Router aborting boot at mountroot (not related to recent install/update/reboot)



  • Short and simple:

    pfsense 2.3.4 on a Haswell platform and single boot SSD. Woke up to find it's evidently tried to reboot and hit an issue but I can't see how to narrow the issue down. All I can see is in the attached photo. It's consistent on reboot.

    The initial "boot normally/single user" prompt is shown, device detection is normal, and suddenly it dumps out into the boot loader prompt. Because it's on a VGA screen without scrollback, this is all I can see. I doubt there's any other useful info in dmesg. I don't know how to figure what's up and whether it's hardware, disk IO, loader.conf scrambled, or needs fsck. (I'm not very familiar with BSD before userland kicks in)

    My other pfsense install (working fine) shows almost identical dmesg output right up to where it bails into the loader:

    ada0: Previously was known as ad20
    SMP: AP CPU #3 Launched!
    SMP: AP CPU #1 Launched!
    SMP: AP CPU #2 Launched!
    Timecounter "TSC-low" frequency 1200067654 Hz quality 1000

    –----> THIS IS WHERE THE NON-BOOT MACHINE BAILS INTO THE LOADER PROMPT
              THE BOOT OUTPUT FROM DMESG SHOULD PRESUMABLY MATCH THE WORKING
              INSTALL, AND HAVE AS THE NEXT LINE:

    Trying to mount root from ufs:/dev/ufsid/[some disk id] [rw]…

    The loader "?" prompt shows "sensible" disks and slices. There's only one disk.
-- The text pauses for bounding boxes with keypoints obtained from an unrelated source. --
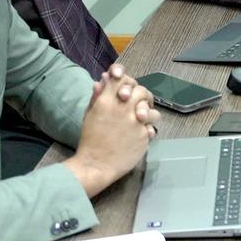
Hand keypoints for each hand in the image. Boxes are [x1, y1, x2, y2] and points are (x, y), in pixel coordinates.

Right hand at [64, 65, 156, 196]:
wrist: (96, 164)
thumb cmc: (90, 140)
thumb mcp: (89, 115)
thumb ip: (98, 96)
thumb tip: (103, 80)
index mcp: (107, 101)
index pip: (120, 78)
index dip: (122, 75)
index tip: (121, 78)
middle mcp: (124, 108)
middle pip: (140, 89)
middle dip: (139, 94)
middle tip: (137, 101)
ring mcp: (136, 121)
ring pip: (151, 108)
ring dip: (147, 111)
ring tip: (141, 117)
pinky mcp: (144, 135)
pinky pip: (151, 127)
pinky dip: (146, 128)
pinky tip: (139, 133)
The backtrace ("db> bt") shows minimal information but confirms it's mounting root fs that's the issue: start_init() -> vfs_mountroot() -> panic()

    I could grab the config and reinstall, but I'd rather actually trace and fix it than just work around, so I have a clue if I ever see it again.
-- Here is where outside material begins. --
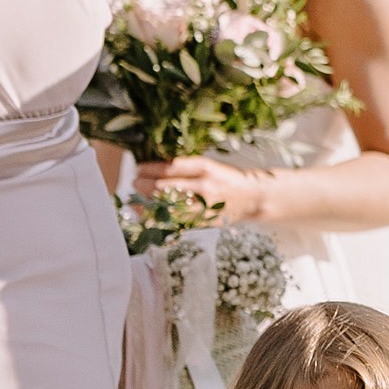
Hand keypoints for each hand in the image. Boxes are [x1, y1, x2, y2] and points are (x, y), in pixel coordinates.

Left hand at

    There hasn't been a reboot or update recently, nor has anyone else touched the machine.  It's had a decent uptime and has been rock solid. So something's happened in the last few hours. I'd say hardware - except it's having zero issues with hardware enumeration or disk usage right up to vfs_mounroot() where it hits the buffers.

    How can I diagnose this from here, and what are the basic tools/tricks needed to view the log, get a more detailed debug log, and (if it needs fixing within BSD) resolve it?